Calls for Tas Attorney-General to re-open SNF appeal

[caption id="attachment_41933" align="alignleft" width="300"] How The Mercury reported MLC Mike Gaffney’s Upper House revelations.[/caption]

A Member of Tasmania’s Upper House, Michael Gaffney, has used the Parliament on 31 Aug 2021 to expose massive, newly-discovered flaws in the the original (2010) and subsequent appeal cases presented by the Crown against Sue Neill-Fraser. She is in her 12th year of a 23-year sentence for allegedly murdering her husband, Bob Chappell. CLA and most independent observers believe the woman was wrongly convicted and should be freed, immediately, and acquitted. A formal criminal appeal is under way, awaiting the verdict of three judges.

Legal, police experts want SNF appeal re-opened

Two experts, Hugh Selby and Barbara Etter, have formally asked Tasmanian Attorney-General Elise Archer to re-open the ‘in limbo’ appeal by Sue Neill-Fraser into her 2010 conviction for murdering her husband, Bob Chappell, aboard a yacht moored in Sandy Bay, Hobart, in 2009. The appeal has been heard, but a decision is awaited. The experts say police incompetence, or worse, has never been examined in the SNF case: if it was, she may well be acquitted.
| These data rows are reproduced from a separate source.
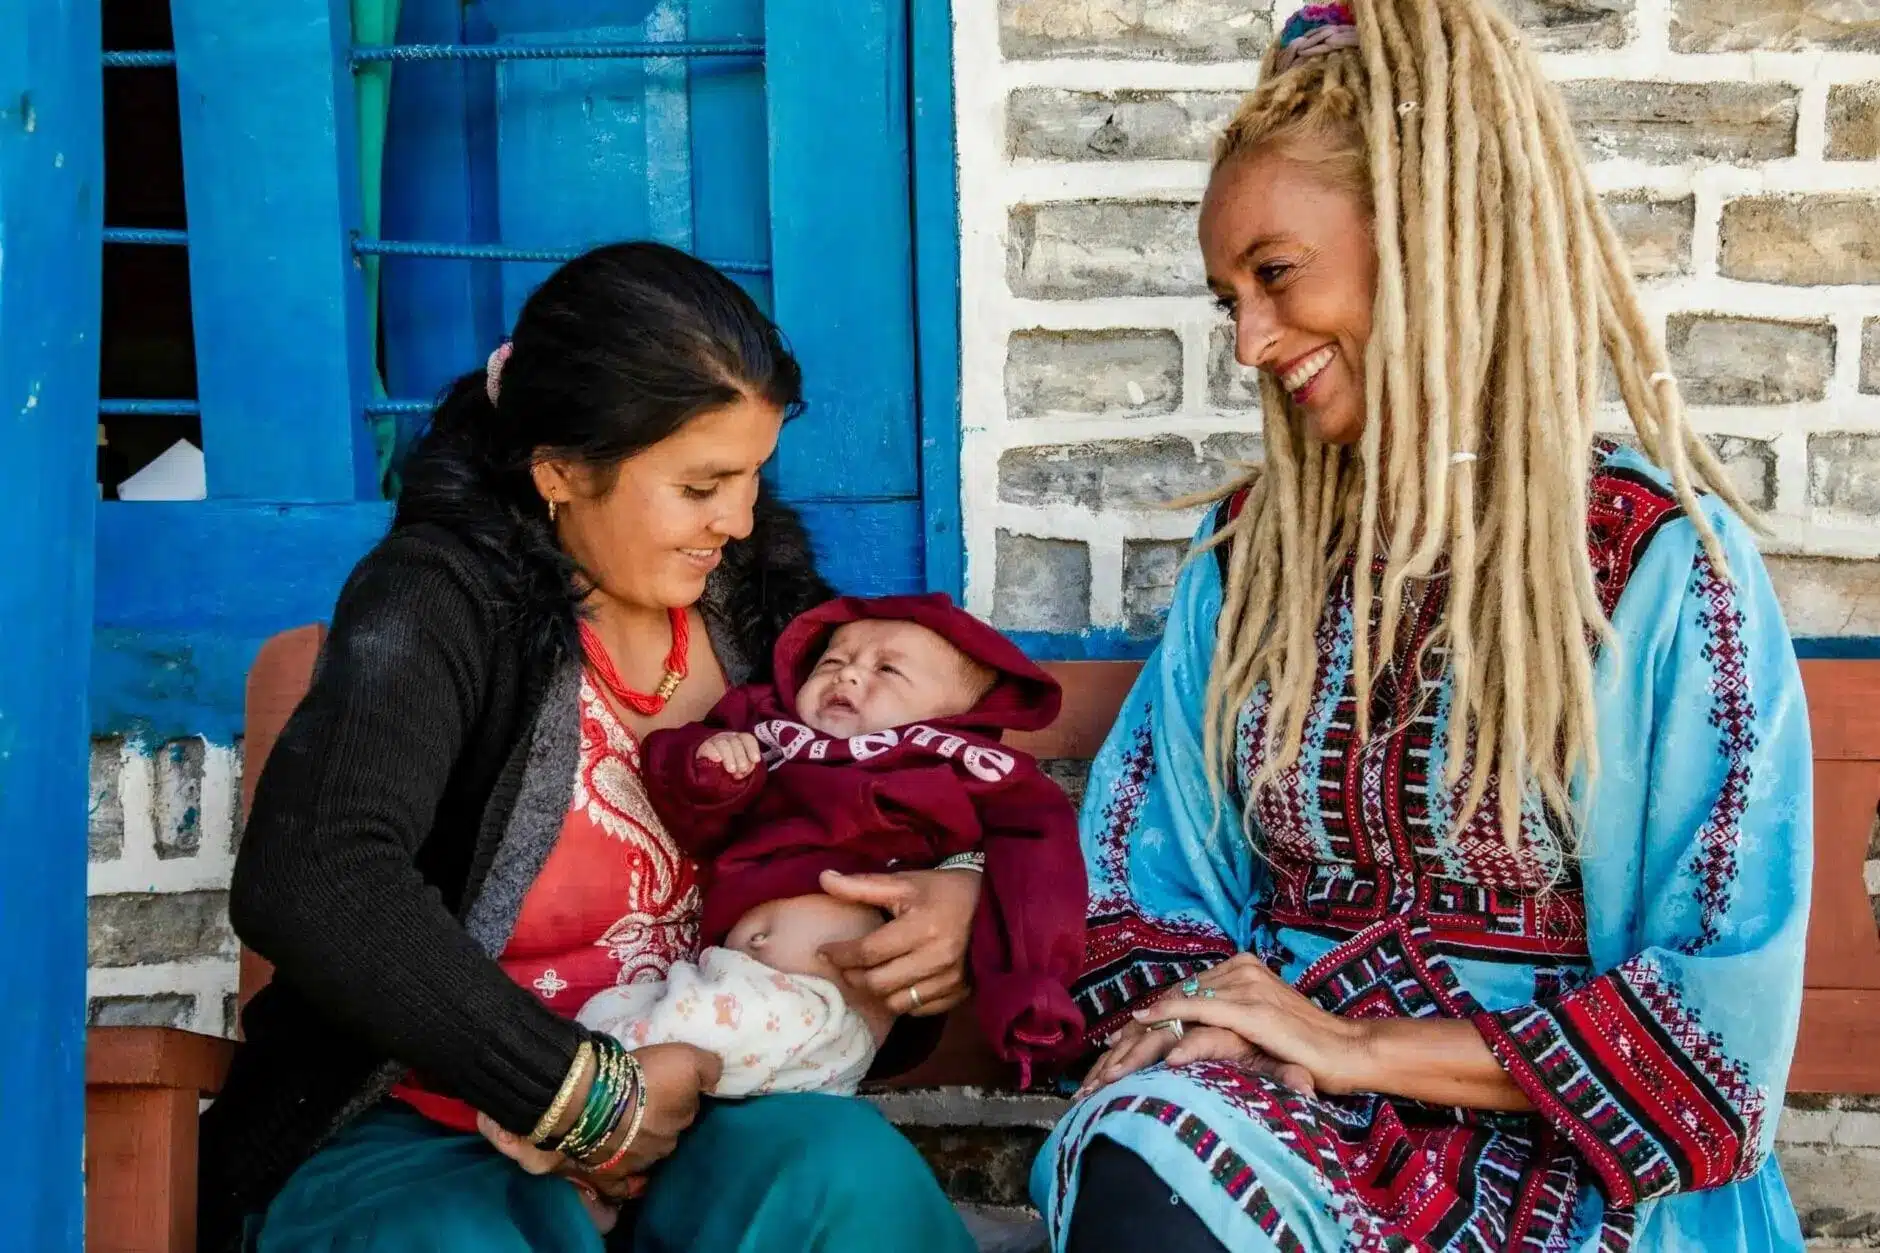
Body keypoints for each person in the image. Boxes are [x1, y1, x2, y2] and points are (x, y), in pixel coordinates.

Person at [1035, 2, 1811, 1251]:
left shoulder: (1655, 562)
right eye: (1228, 295)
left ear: (1425, 237)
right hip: (1275, 1115)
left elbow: (1714, 1032)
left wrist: (1355, 1044)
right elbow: (1139, 886)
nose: (1248, 340)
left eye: (1274, 275)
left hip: (1567, 1154)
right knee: (1150, 1153)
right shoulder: (1249, 564)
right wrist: (1209, 1017)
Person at [201, 241, 980, 1253]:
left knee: (845, 1177)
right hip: (430, 1128)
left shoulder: (768, 611)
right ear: (561, 470)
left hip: (709, 1114)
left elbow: (918, 788)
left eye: (750, 477)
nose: (737, 520)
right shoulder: (441, 599)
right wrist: (579, 1093)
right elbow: (314, 873)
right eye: (701, 486)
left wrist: (957, 894)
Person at [620, 593, 1088, 1088]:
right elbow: (681, 790)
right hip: (713, 975)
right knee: (612, 1016)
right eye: (833, 661)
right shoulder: (769, 729)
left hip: (825, 1014)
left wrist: (1031, 990)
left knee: (654, 1063)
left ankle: (600, 1105)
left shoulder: (963, 765)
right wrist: (709, 769)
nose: (847, 675)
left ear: (958, 713)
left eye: (888, 670)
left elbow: (1040, 873)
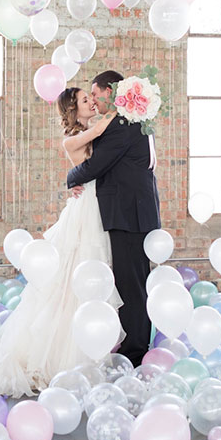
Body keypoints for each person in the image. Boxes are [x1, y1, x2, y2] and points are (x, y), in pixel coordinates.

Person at [0, 87, 121, 397]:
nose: (92, 102)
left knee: (94, 274)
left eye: (92, 98)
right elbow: (103, 131)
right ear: (73, 111)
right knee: (70, 279)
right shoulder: (75, 139)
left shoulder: (93, 131)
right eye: (85, 100)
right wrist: (128, 102)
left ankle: (95, 343)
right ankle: (63, 355)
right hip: (85, 214)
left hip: (98, 208)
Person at [67, 70, 161, 367]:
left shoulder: (122, 123)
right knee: (134, 281)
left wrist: (70, 178)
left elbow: (96, 165)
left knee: (131, 284)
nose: (93, 100)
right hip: (133, 211)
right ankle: (135, 341)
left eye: (95, 94)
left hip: (128, 214)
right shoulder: (133, 120)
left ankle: (135, 351)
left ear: (110, 91)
ACT Bar supports re-think over Collaery

ACT Bar Association Vice-President Jack Pappas has defended the organisation’s support of Bernard Collaery, the Canberra barrister caught up in a political prosecution authorised by former federal Attorney-General Christian Porter. The ACT Bar called for the case against Collaery to be dropped, Pappas says, as recently as April 2021.
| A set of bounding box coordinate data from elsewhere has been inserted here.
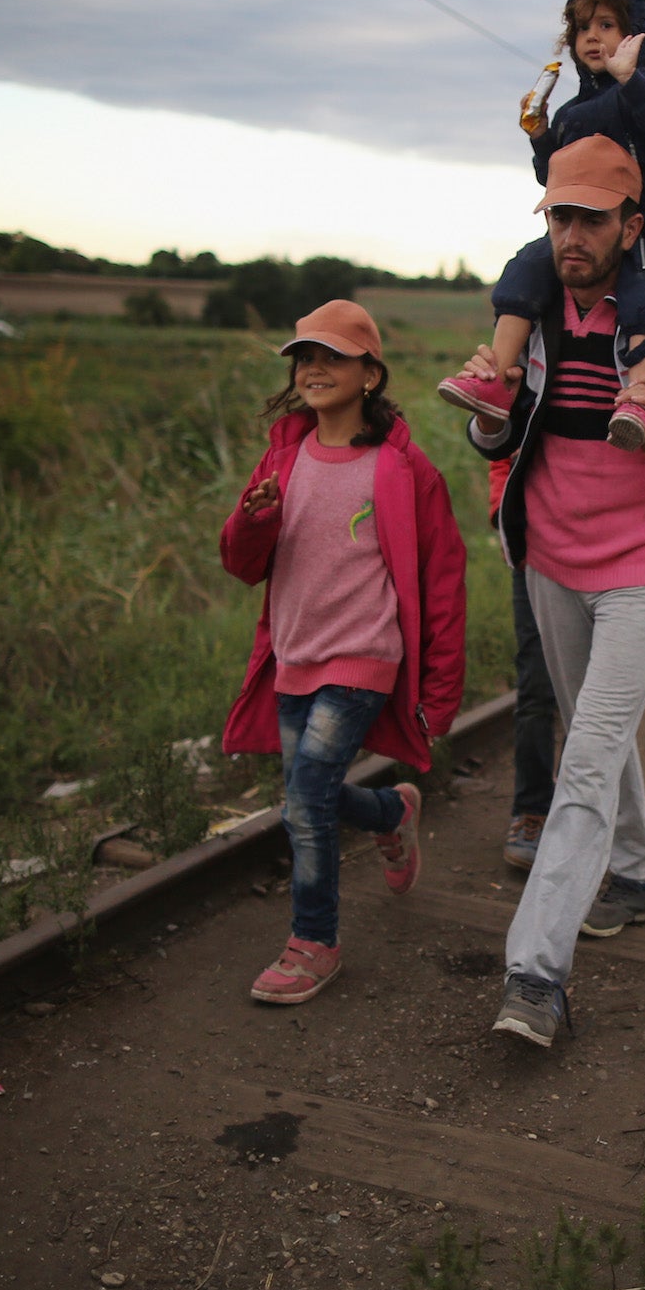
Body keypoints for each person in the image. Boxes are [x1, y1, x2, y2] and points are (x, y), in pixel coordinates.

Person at [456, 135, 645, 1047]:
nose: (572, 234)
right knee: (597, 723)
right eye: (559, 216)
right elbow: (500, 445)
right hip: (551, 553)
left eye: (592, 217)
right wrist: (489, 426)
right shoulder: (534, 312)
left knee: (583, 755)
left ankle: (535, 974)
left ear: (633, 226)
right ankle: (634, 875)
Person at [219, 300, 468, 1006]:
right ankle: (391, 813)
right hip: (295, 654)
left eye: (333, 356)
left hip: (364, 658)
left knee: (302, 802)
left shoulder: (402, 471)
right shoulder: (283, 456)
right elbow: (241, 564)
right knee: (313, 794)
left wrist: (441, 688)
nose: (315, 368)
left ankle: (314, 943)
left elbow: (443, 578)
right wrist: (253, 517)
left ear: (370, 373)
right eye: (305, 356)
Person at [437, 0, 645, 456]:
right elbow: (552, 179)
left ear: (639, 33)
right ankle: (495, 376)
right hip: (581, 227)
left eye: (608, 25)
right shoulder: (573, 112)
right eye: (582, 29)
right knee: (525, 270)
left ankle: (640, 396)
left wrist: (630, 77)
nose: (593, 38)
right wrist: (539, 135)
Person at [489, 457, 556, 871]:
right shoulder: (525, 389)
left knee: (595, 698)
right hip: (536, 548)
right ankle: (532, 811)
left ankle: (586, 817)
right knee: (536, 687)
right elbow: (503, 451)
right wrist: (505, 513)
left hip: (609, 553)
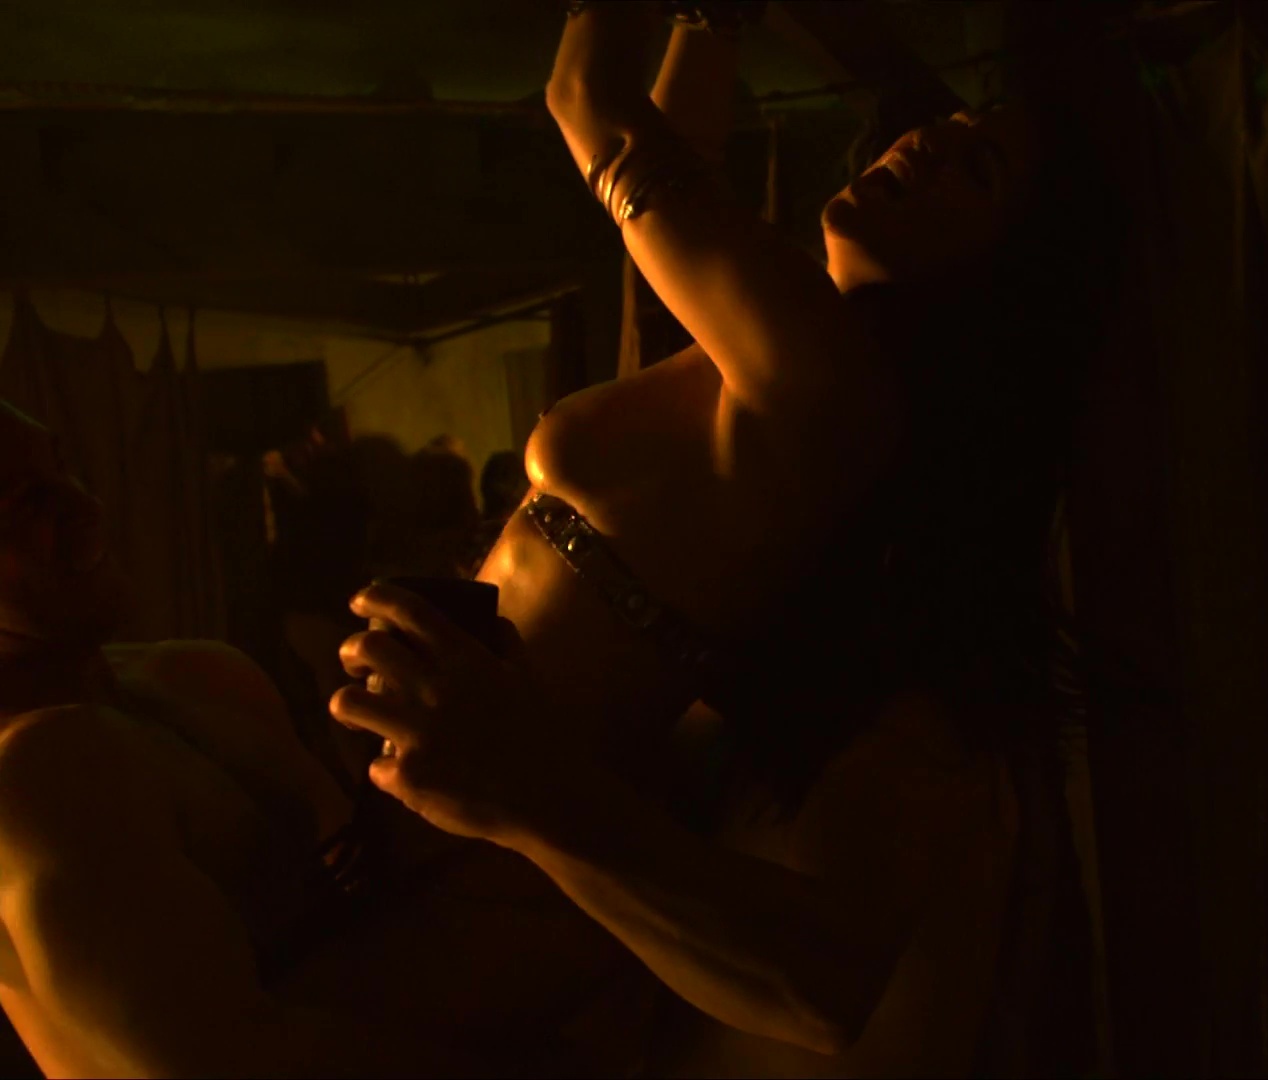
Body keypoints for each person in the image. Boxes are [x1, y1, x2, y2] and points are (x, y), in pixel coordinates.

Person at [331, 3, 1103, 1075]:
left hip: (481, 843)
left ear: (993, 274)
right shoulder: (783, 359)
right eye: (947, 123)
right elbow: (673, 147)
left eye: (975, 168)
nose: (925, 140)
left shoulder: (827, 381)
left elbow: (590, 103)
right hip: (447, 803)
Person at [0, 400, 651, 1077]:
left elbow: (380, 912)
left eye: (62, 471)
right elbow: (229, 1061)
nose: (84, 507)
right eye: (23, 504)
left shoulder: (195, 675)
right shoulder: (37, 776)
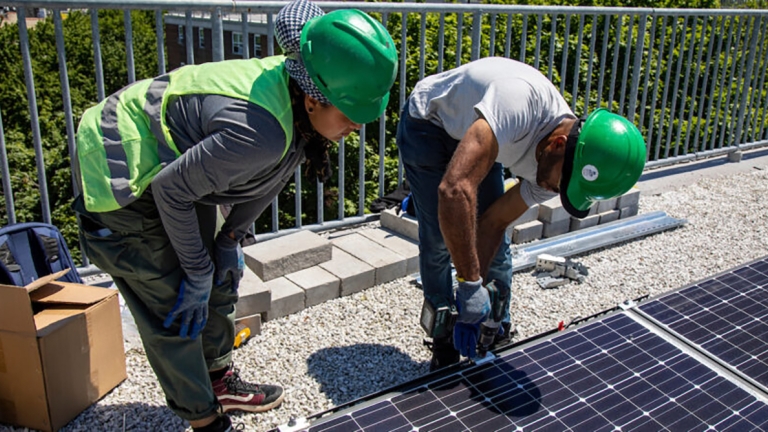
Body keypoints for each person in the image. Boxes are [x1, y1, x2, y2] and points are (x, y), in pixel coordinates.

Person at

Top cop confused on legality of police actions

Was Operation Ironside illegal under Australian law? There is doubt, created by the AFP Commissioner Reece Kershaw, whether the much ballyhooed Operation Ironside was carried out according to the law of the land. The first duty of our police is to obey the law, even before enforcing it. We need open and honest answers rather than confuseed bluster and PR spin, CLA says.

Police infiltrate iPhone privacy

Once again, for the umpteenth time during the Covid-19 pandemic, police appeal to have gone overboard the moment a new restrictions regime is implemented. They seem to be pre-ordained to use excessive intrusion and invasion of privacy in the first instance, before public complaints eventually force them to take a more reasonable and balanced approach. Why is there always a problem? Is it bad leadership, or bad training…or both?